**Text excerpt:**
+--
A new, 18-month study has found that adding more polyphenols to a standard Med diet in the form of walnuts, green tea and duckweed improves its anti-aging potential.
Higher polyphenol intake has been associated with slower biological aging in a dietary intervention study conducted in Israel. This is the first time this correlation has been firmly established in this way, the authors claimed.
The new research was the work of a large team associated with the Harvard T.H. Chan School of Public Health, Brigham and Young Hospital in Boston as well as high-profile hospitals and universities in Israel and Germany.
The new research was published in the journal BMC Medicine. For research subjects, the team recruited employees working at a nuclear research facility in Israel where prepared lunches were provided.
Drilling down to what might make Med diet work
The goal of the research was to assess at a micronutrient level the impact of Mediterranean diet strategies on relative speeds of aging. Funding for the project came from German and Israeli research grants as well as a grant from the California Walnuts Commission.
Interest in the Mediterranean diet ramped up after 2004 with the publication of demographic work in the Journal of Experimental Gerontology that identified the island of Sardinia as having the highest concentration of male centenarians in the world.
A lot of factors figured into this, including considerations such as the social connections of these older people. But much emphasis was placed on their diet, which included lots of fruits, vegetables, whole grains and healthy fats.
The present research, dubbed the DIRECT-PLUS (dietary intervention randomized controlled trial— polyphenol unprocessed), was an 18-month randomized, controlled trial. The trial recruited 278 subjects who met the intake criteria, which were 30 years of age or more and big waistlines (40 inches or more for men, 34 inches for women) and/or high triglycerides and cholesterol numbers.
All diets were calorie-restricted
The subjects were randomly assigned to one of three groups. One group ate a standard “healthy diet” as defined by health authorities. Another ate a calorie-restricted Mediterranean diet (1500–1800 calories a day for men and 1200–1400 calories a day for women) that was augmented by 28 grams of walnuts a day.[LJ1]
The third group also got the walnuts and ate a calorie-restricted Mediterranean diet with the addition of three or four servings of green tea a day as well as 550-milliter frozen cubes of Mankai (Wolffia globosa duckweed cultivar) constituted as a green shake. The tea and the duckweed additions increased the polyphenol intake for this group by about 800 milligrams a day, the researchers said.
To measure how the diets affected biological aging, the researchers used a variety of so-called “biological aging epigenetic clocks of different generations,” all of which are based on DNA methylation.
In addition to these blood analyses, the researchers also measured polyphenol concentrations in the subjects’ urine.
Along with eating their assigned lunches, the participants filled out dietary questionnaires to judge their adherence to each of the three diets.
By the end of the study, all the groups had lost weight. The healthy guidelines group lost a bit less than two pounds on average, the Med group lost about six pounds and the high polyphenols group lost about 10 pounds.
High polyphenol group aged slower than others
At baseline, the researchers said they found good correlations between the subjects’ actual chronological ages (which averaged about 51 years of age) and the measurements of their biological ages, as assessed by the various clocks used.
The researchers found none of the participants had turned back their biological clocks. But in the high polyphenol group, those who were judged to have the best compliance with the diet and who showed the highest levels of polyphenols in their urine saw their clocks advance more slowly than did the others.
“Moreover, since these lifestyle changes were also associated with a beneficial effect on multiple health conditions, such as fatty liver, age-related brain atrophy and cardiovascular risk, they might further contribute to healthy aging,” the researchers said.
+--
**Data to examine:**

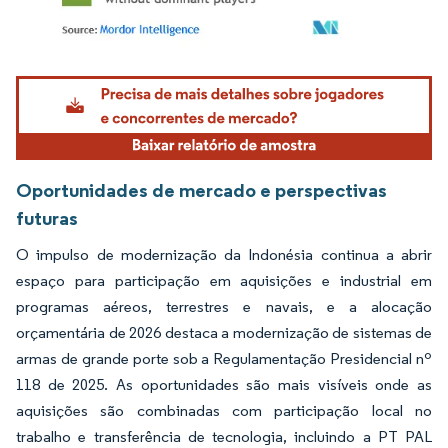
Imagem © Mordor Intelligence. O reuso requer atribuição conforme CC BY 4.0.
Oportunidades de mercado e perspectivas
futuras
O impulso de modernização da Indonésia continua a abrir
espaço para participação em aquisições e industrial em
programas aéreos, terrestres e navais, e a alocação
orçamentária de 2026 destaca a modernização de sistemas de
armas de grande porte sob a Regulamentação Presidencial nº
118 de 2025. As oportunidades são mais visíveis onde as
aquisições são combinadas com participação local no
trabalho e transferência de tecnologia, incluindo a PT PAL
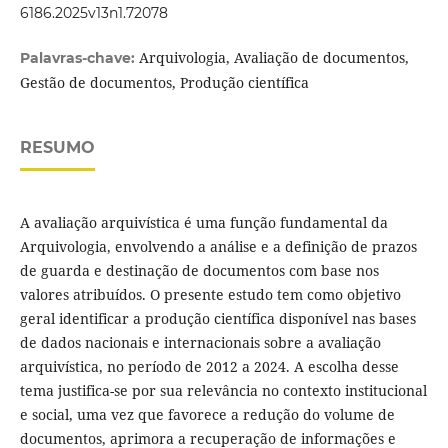
6186.2025v13n1.72078
Arquivologia, Avaliação de documentos,
Palavras-chave:
Gestão de documentos, Produção científica
RESUMO
A avaliação arquivística é uma função fundamental da
Arquivologia, envolvendo a análise e a definição de prazos
de guarda e destinação de documentos com base nos
valores atribuídos. O presente estudo tem como objetivo
geral identificar a produção científica disponível nas bases
de dados nacionais e internacionais sobre a avaliação
arquivística, no período de 2012 a 2024. A escolha desse
tema justifica-se por sua relevância no contexto institucional
e social, uma vez que favorece a redução do volume de
documentos, aprimora a recuperação de informações e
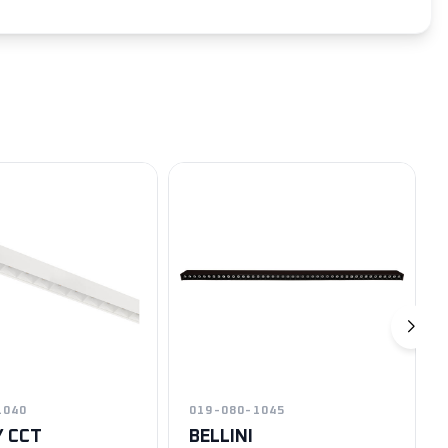
1040
019-080-1045
Y CCT
BELLINI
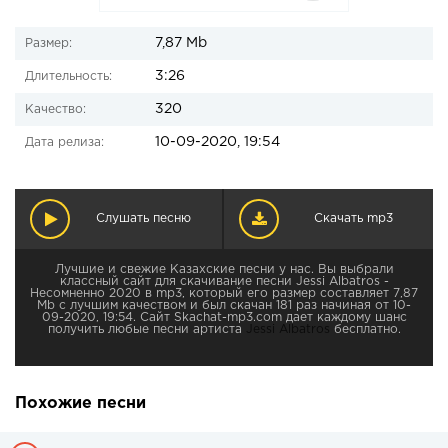
7,87 Mb
Размер:
3:26
Длительность:
320
Качество:
10-09-2020, 19:54
Дата релиза:
Слушать песню
Скачать mp3
Лучшие и свежие Казахские песни у нас. Вы выбрали
классный сайт для скачивание песни Jessi Albatros -
Несомненно 2020 в mp3, который его размер составляет 7,87
Mb с лучшим качеством и был скачан 181 раз начиная от 10-
09-2020, 19:54. Сайт Skachat-mp3.com дает каждому шанс
получить любые песни артиста
Jessi Albatros
бесплатно.
Похожие песни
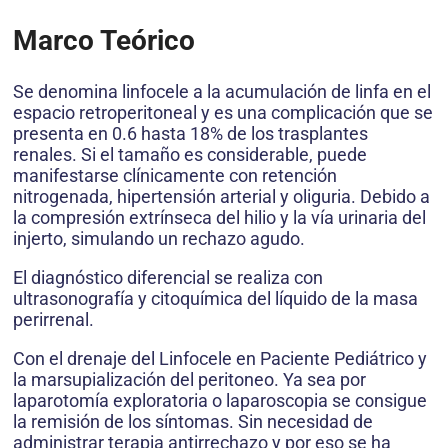
Marco Teórico
Se denomina linfocele a la acumulación de linfa en el
espacio retroperitoneal y es una complicación que se
presenta en 0.6 hasta 18% de los trasplantes
renales. Si el tamaño es considerable, puede
manifestarse clínicamente con retención
nitrogenada, hipertensión arterial y oliguria. Debido a
la compresión extrínseca del hilio y la vía urinaria del
injerto, simulando un rechazo agudo.
El diagnóstico diferencial se realiza con
ultrasonografía y citoquímica del líquido de la masa
perirrenal.
Con el drenaje del Linfocele en Paciente Pediátrico y
la marsupialización del peritoneo. Ya sea por
laparotomía exploratoria o laparoscopia se consigue
la remisión de los síntomas. Sin necesidad de
administrar terapia antirrechazo y por eso se ha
+--
**Tasks for this exercise:**
**A)** In the article on the polyphenol diet study, which journal published the research?
**B)** Please state whether each statement agrees with the article on the polyphenol diet study, answering yes or no and quoting the deciding words: (i) The high polyphenol group lost about 10 pounds on average. (ii) Some participants in the high polyphenol group turned back their biological clocks. (iii) The project received a grant from the California Walnuts Commission.

**Responses for each task:**
**A)** BMC Medicine.

**B)**
(i) Yes: "the high polyphenols group lost about 10 pounds"
(ii) No: "The researchers found none of the participants had turned back their biological clocks."
(iii) Yes: "as well as a grant from the California Walnuts Commission"